Ama “kendime ait” dediği pazar günleri de ev işleriyle geçiyor…

ROPÖRTAJ 12

BELEDİYE MECLİS ÜYESİ…VE İŞ KADINLAR DERNEĞİ’NDE

Bu kadar yoğunluğun arasında İnönü Belediyesi Meclis üyesi aynı zamanda Münüse Taşer. Ayrıca İş Kadınları Derneği üyelerinden.

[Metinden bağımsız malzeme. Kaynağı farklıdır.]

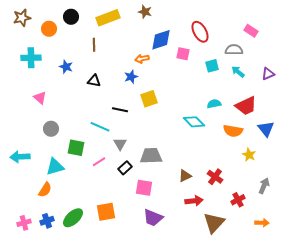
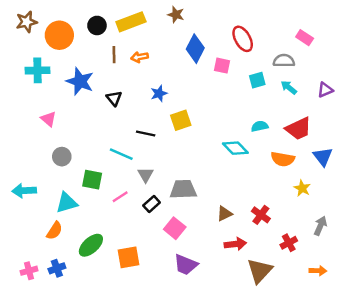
black circle: (71, 17) -> (97, 25), moved
orange circle: (49, 29) -> (59, 35), size x1.5
blue diamond: (161, 40) -> (195, 49), turned -45
orange arrow: (142, 59) -> (139, 57), moved
blue star: (66, 67) -> (80, 81), size x1.6
black triangle: (94, 81) -> (114, 98), turned 40
pink square: (144, 188) -> (175, 228), turned 30
green ellipse: (73, 218) -> (91, 245), moved

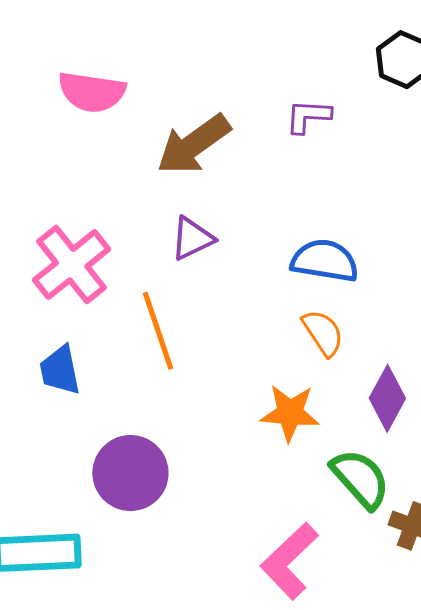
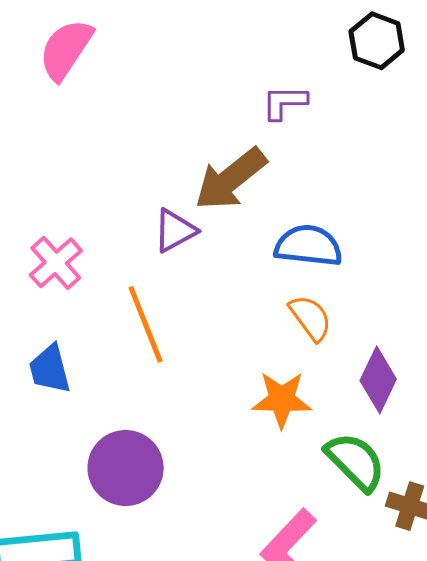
pink semicircle: (92, 92) -> (66, 49), moved, turned 118
brown arrow: (194, 144) -> (231, 179), moved
pink cross: (72, 265) -> (56, 263), size x0.7

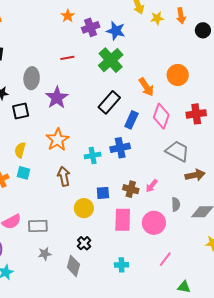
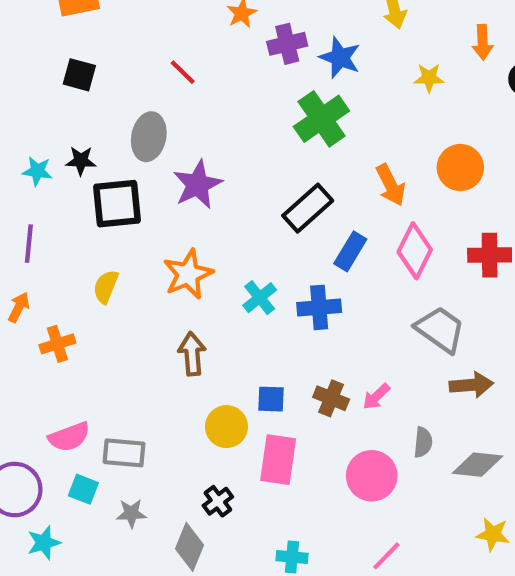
yellow star: (157, 18) -> (429, 78), moved
red line: (67, 58) -> (183, 72), moved, turned 48
black square: (21, 111) -> (117, 204), size x1.4
cyan cross: (93, 155) -> (260, 298), moved, turned -35
cyan square: (24, 173) -> (83, 489), moved
pink rectangle: (123, 220) -> (278, 460), moved

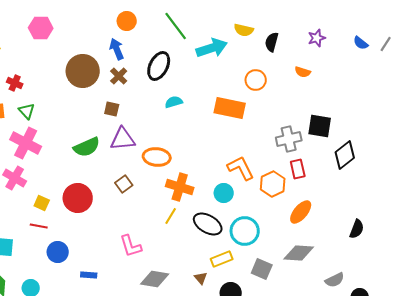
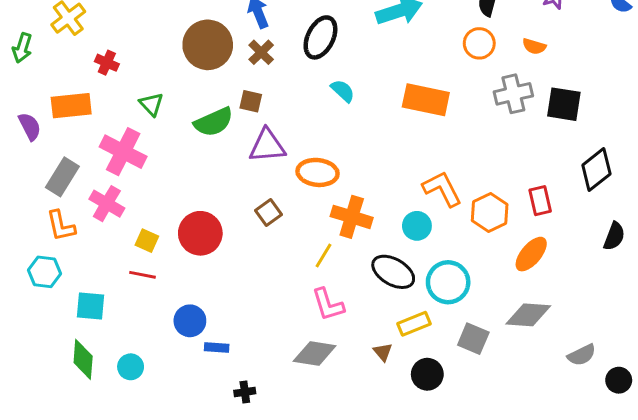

Bölgedeki Akova Kadınlar Derneği’nin etkinliklerine de katılıyor fırsat buldukça.

EKONOMİK KRİZE MEYDAN OKUYOR

Taleple birlikte işlerini büyüten, ekonomik krize meydan okuyan Münüse Taşer, ürettiklerini sergileyeceği show-room yapmaya da hazırlanıyor. İnşaatı devam eden Beyarmudu yolundaki yeni yatırım için girişimde bulunmasına karşın düşük faizli-uzun vadeli teşvik kredilerinden hiç yararlanamamış. “Maaş veya mal talep ederler kredi için… Bende maaş ve mal olsa zaten başvurmam” diyerek gösteriyor tepkisini. “Bugüne kadar ne yaptıysam kendi imkânlarımla yaptım. Devlet kapısına dayanmadım” diyerek de toplumun geneline mesaj göndermekten kaçınmadı.

Ekonomik krizden etkilenmedi mi işyeri?

“Çalışmak isteyen çalışır ve kazanır. İnsanlar çalışmadan kazanmak ister artık. Ticaret yapanlar da kar marjını yüksek tutmamalı. Ben küçük büyük hiç iş ayrımı yapmadım, tek sandalye getirene bile alır döşerim. Çalışarak kazanmaya alıştık, o yüzden zor gelmiyor.”

TALEP VAR…ŞİKAYET YOK

Alışverişin Güney Kıbrıs’a ve Türkiye’ye kaydığına ilişkin anketleri de hatırlattık Münüse Taşer’e..

“Benim şikâyetim yok, talep çok. Kapasitemin üzerinde iş alıyorum. Hazır ürünlere göre bizim yaptığımız işler daha sağlam ve kaliteli. Gelişmelere, modaya da uymanız halinde iş kapasiteniz yüksek olur. Müşteri memnuniyeti benim işin esastır, insanların ayağına kadar gidip hizmet veririm.”

ROPÖRTAJ 3

TASARIM İÇİN DİZİ İZLER

Televizyon izlemeye bile vakti olmadığını anlatırken “tasarım” merakı nedeniyle dizilerden yararlandığını da anlattı Münüse Taşer. Hatta atölyesinde yeni nesil tasarımlardan oluşan koltuk modellerini zevkle, gururla gösterdi. Tasarım dergilerini de yakından izliyor, kayıt ve işlemler için de bilgisayarı kullanıyor.

“Eğitim almadım ama tasarıma çok meraklıyım. İmkân olsa eğitim de alırım” diyen Taşer, çocuklarının yardımıyla internetten de yararlandığını ekledi.

HEM ÇALIŞMA, HEM PARAYLA TEMİZLİK…

Başta köylerde olmak üzere kadınların evde oturmasını da hayretle karşılıyor Münüse Taşer…

“Yapacak o kadar şey var ki… Kadın erkeğe göre daha marifetli. Terzilik, dikiş, nakış, topraktan üretim… Neden otururlar hayret ederim. Üstelik hem evde oturup hem de temizlik için insan getirip para verenlere, arkasından da dönüp parasızlıktan şikayet edenlere daha da hayret ederim.”